A Fractal Framework for Channel-Hillslope Coupling

Abstract. Questions of landscape scale in coupled channel-hillslope landscape evolution have been a significant focus of geomorphological research for decades. Studies to date have suggested a characteristic landscape length that marks the shift from fluvial channels to hillslopes, limiting fluvial incision and setting the length of hillslopes. The representation of real-world landscapes in slope-area plots, however, makes it challenging to identify the exact transition from hillslopes to channels, owing to the existence of an intermediary colluvial valley region. Without a rigorous explanation for the scaling of the channel hillslope transition, the use of computational models, which are forced to implement a finite grid resolution, is limited by the scaling of the physical parameters of the model relative to the grid resolution. Grid resolution is also tied to the width of channels, which is undetermined without a rigorous explanation of where channels begin.

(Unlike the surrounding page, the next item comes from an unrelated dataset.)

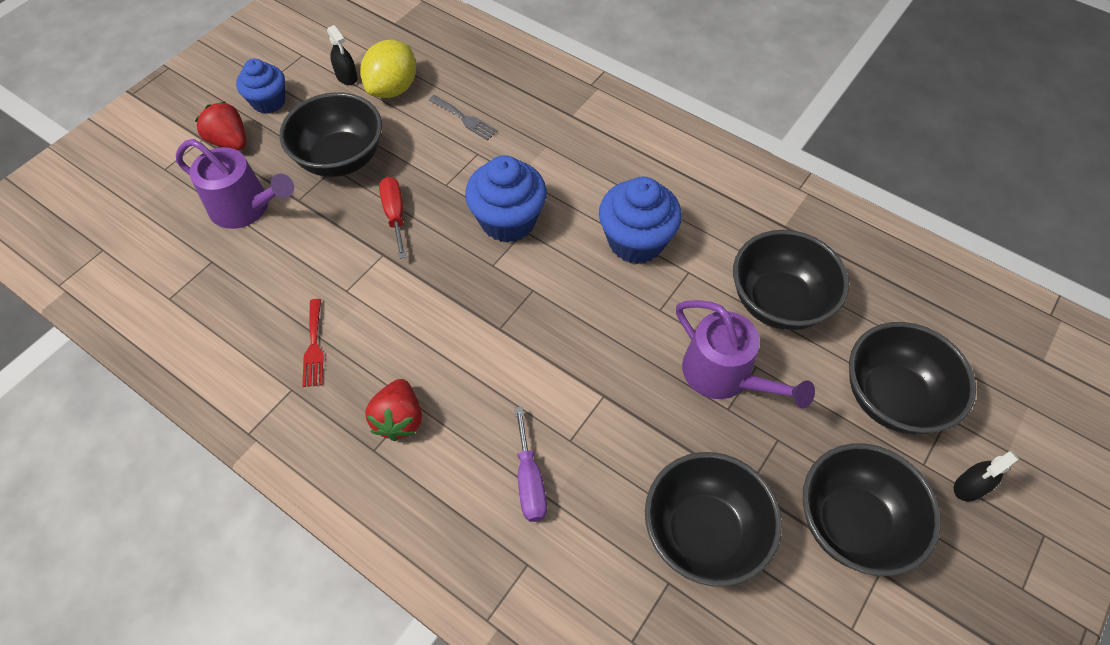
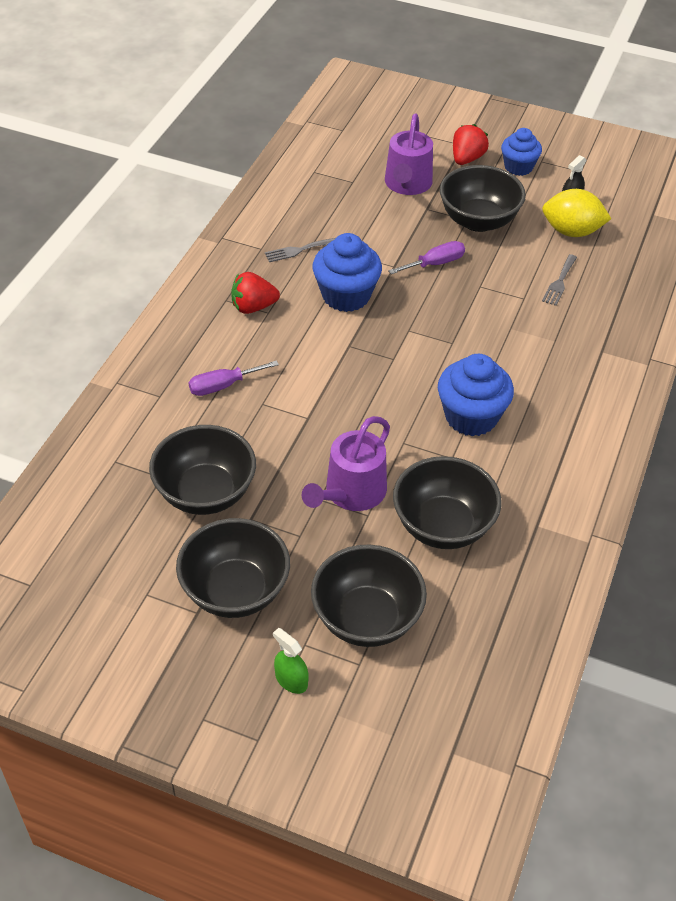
camera: 75 degrees right, 10 degrees down
(314, 347) = (298, 250): red fork -> grey fork
(395, 215) = (435, 264): red screwdriver -> purple screwdriver
(508, 220) = (458, 331): blue cupcake -> blue cupcake (346, 295)
(970, 486) = (291, 680): black spray bottle -> green spray bottle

Building on existing work, we demonstrate the existence and implications of the characteristic landscape length and its relationship to grid resolution. We derive the characteristic landscape length as the horizontal length in a one-dimensional landscape evolution framework required to form an inflection point. On a two-dimensional domain, channel heads form in steady state at the characteristic area, the square of the characteristic length, independent of grid resolution. We present a box-counting fractal definition using the grid resolution, revealing that the dimension of the contributing drainage region on steady-state hillslopes is expressed as a multifractal system. In sum, channels have contributing drainage areas, therefore a dimension of two, whereas, by definition, unchannelized locations or nodes have a dimension between zero and two, so not a well-defined area. This conceptualization aligns with the observed scaling of channel width. It also importantly suggests that real-world landscapes have something analogous to the concept of a grid resolution, as this paper demonstrates. In doing so, our works clarifies several unresolved properties of channel-hillslope coupling, with potential for substantially improving the accuracy of coupled landscape evolution models in replicating landscape forms.